The project, which began in mid-2011, adds to a growing body of research on the characteristics of graphene, an extremely thin carbon framework that exhibits “extraordinary properties in electronics and optics” and shows promise as “the core material of next generation transistors,” according to Associate Professor Hailin Peng, who supervised the project.

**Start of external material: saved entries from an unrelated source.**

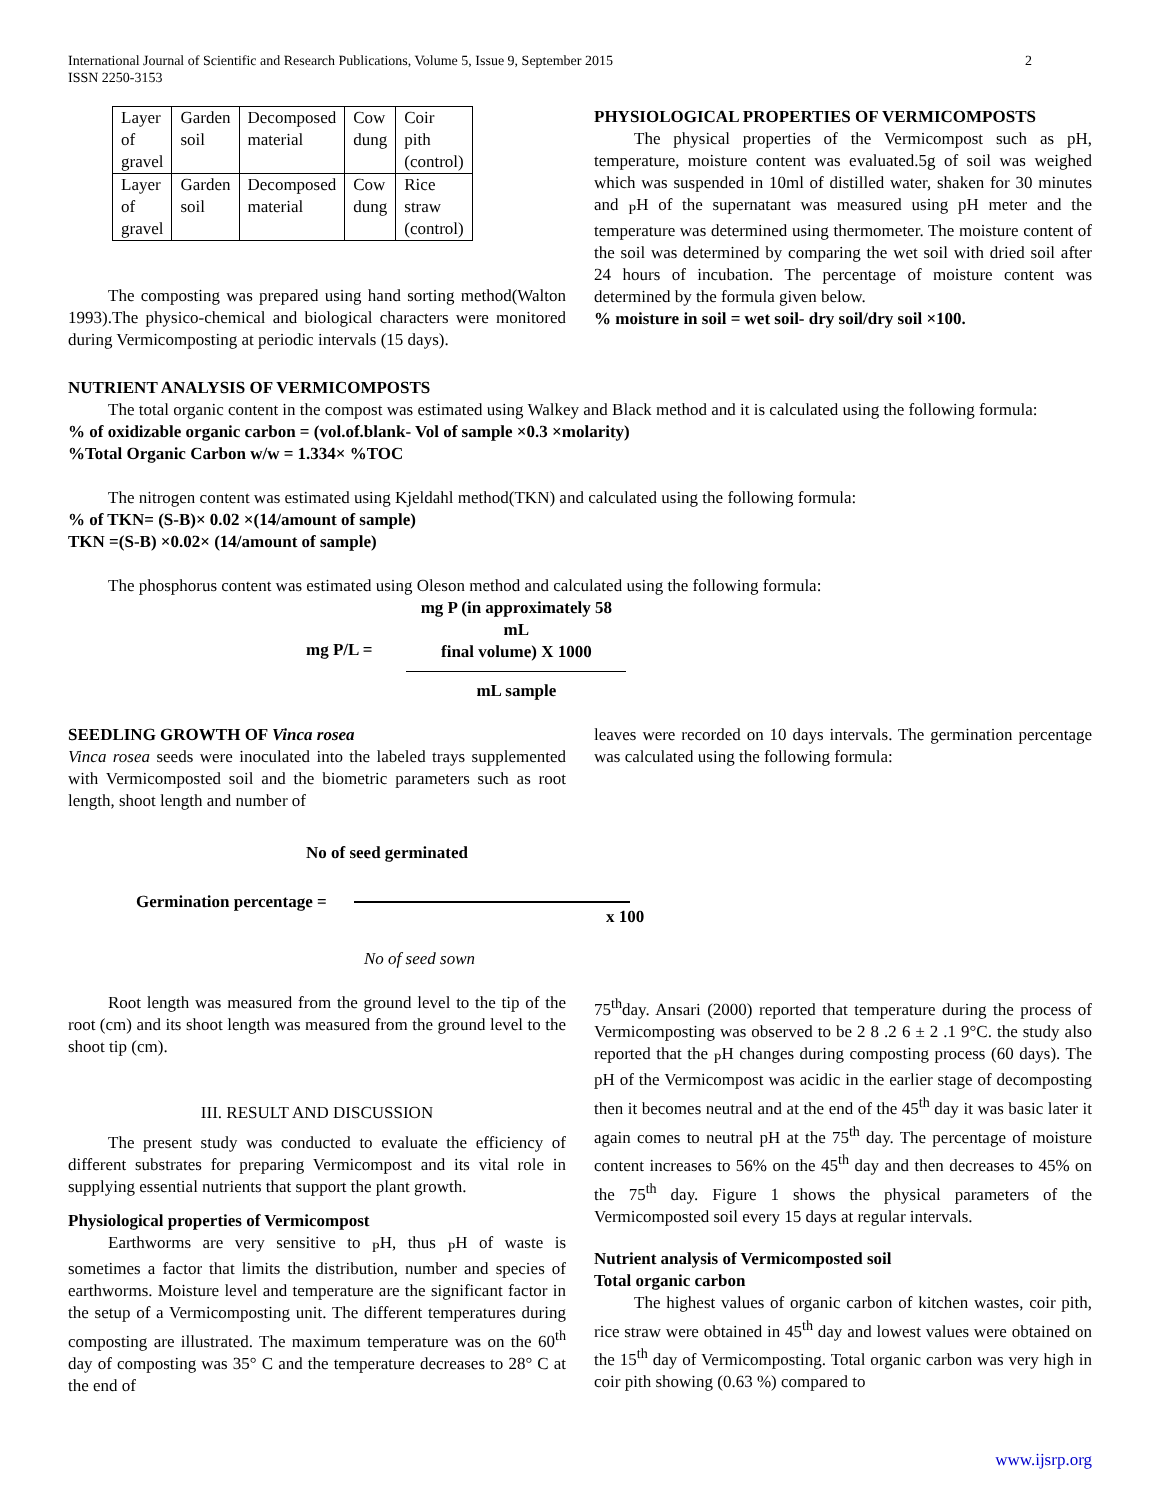International Journal of Scientific and Research Publications, Volume 5, Issue 9, September 2015
ISSN 2250-3153 2
| Layer of gravel | Garden soil | Decomposed material | Cow dung | Coir pith (control) |
| Layer of gravel | Garden soil | Decomposed material | Cow dung | Rice straw (control) |
The composting was prepared using hand sorting method(Walton 1993).The physico-chemical and biological characters were monitored during Vermicomposting at periodic intervals (15 days).
PHYSIOLOGICAL PROPERTIES OF VERMICOMPOSTS
The physical properties of the Vermicompost such as pH, temperature, moisture content was evaluated.5g of soil was weighed which was suspended in 10ml of distilled water, shaken for 30 minutes and <sub>P</sub>H of the supernatant was measured using pH meter and the temperature was determined using thermometer. The moisture content of the soil was determined by comparing the wet soil with dried soil after 24 hours of incubation. The percentage of moisture content was determined by the formula given below.
% moisture in soil = wet soil- dry soil/dry soil ×100.
NUTRIENT ANALYSIS OF VERMICOMPOSTS
The total organic content in the compost was estimated using Walkey and Black method and it is calculated using the following formula:
% of oxidizable organic carbon = (vol.of.blank- Vol of sample ×0.3 ×molarity)
%Total Organic Carbon w/w = 1.334× %TOC
The nitrogen content was estimated using Kjeldahl method(TKN) and calculated using the following formula:
% of TKN= (S-B)× 0.02 ×(14/amount of sample)
TKN =(S-B) ×0.02× (14/amount of sample)
The phosphorus content was estimated using Oleson method and calculated using the following formula:
mg P/L =
mg P (in approximately 58 mL
final volume) X 1000
mL sample
SEEDLING GROWTH OF Vinca rosea
Vinca rosea seeds were inoculated into the labeled trays supplemented with Vermicomposted soil and the biometric parameters such as root length, shoot length and number of
leaves were recorded on 10 days intervals. The germination percentage was calculated using the following formula:
No of seed germinated
Germination percentage =
x 100
No of seed sown
Root length was measured from the ground level to the tip of the root (cm) and its shoot length was measured from the ground level to the shoot tip (cm).
III. RESULT AND DISCUSSION
The present study was conducted to evaluate the efficiency of different substrates for preparing Vermicompost and its vital role in supplying essential nutrients that support the plant growth.
Physiological properties of Vermicompost
Earthworms are very sensitive to <sub>P</sub>H, thus <sub>P</sub>H of waste is sometimes a factor that limits the distribution, number and species of earthworms. Moisture level and temperature are the significant factor in the setup of a Vermicomposting unit. The different temperatures during composting are illustrated. The maximum temperature was on the 60<sup>th</sup> day of composting was 35° C and the temperature decreases to 28° C at the end of
75<sup>th</sup>day. Ansari (2000) reported that temperature during the process of Vermicomposting was observed to be 2 8 .2 6 ± 2 .1 9°C. the study also reported that the <sub>P</sub>H changes during composting process (60 days). The pH of the Vermicompost was acidic in the earlier stage of decomposting then it becomes neutral and at the end of the 45<sup>th</sup> day it was basic later it again comes to neutral pH at the 75<sup>th</sup> day. The percentage of moisture content increases to 56% on the 45<sup>th</sup> day and then decreases to 45% on the 75<sup>th</sup> day. Figure 1 shows the physical parameters of the Vermicomposted soil every 15 days at regular intervals.
Nutrient analysis of Vermicomposted soil
Total organic carbon
The highest values of organic carbon of kitchen wastes, coir pith, rice straw were obtained in 45<sup>th</sup> day and lowest values were obtained on the 15<sup>th</sup> day of Vermicomposting. Total organic carbon was very high in coir pith showing (0.63 %) compared to
www.ijsrp.org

Graduate students Kai Yan and Di Wu’s novel process enhances researchers’ efforts to create a batch of mosaic graphene, named for the distinct doping levels of its parts, in a more efficient and stable way.
The p-n junctions, which serve to make connections within mosaic graphene, are the thinnest in the world, increasing the speed and reducing the energy cost of devices that may one day use them.
“P-n junctions are the building blocks of most semiconductor electronic devices, including diodes, solar cells and LEDs,” said Hailin, whose group’s efforts were published in the December 2012 issue of Nature Communications.
In that paper, Modulation-doped growth of mosaic grapheme with single-crystalline p—n junctions for efficient photocurrent generation, the authors,including Professor Zhongfan Liu of Peking University, highlighted their research’s potential use in the efficient conversion of photoelectric energy.
“Arising from the improved doping, mosaic graphene would benefit not only graphene based photocurrent generationbut also fuel cells, lithium batteriesand even super capacitors,” according to the report.
Before such advances can take place, however, graphene itself would have to become commercially available.
The group’s most significant effort, according to Hailin, was to show that “the synthesis of graphene […] is scientifically feasible and applicable.”
The work was sponsored by the National Natural Science Foundation of China (NSFC) and the National Basic Research Program of China.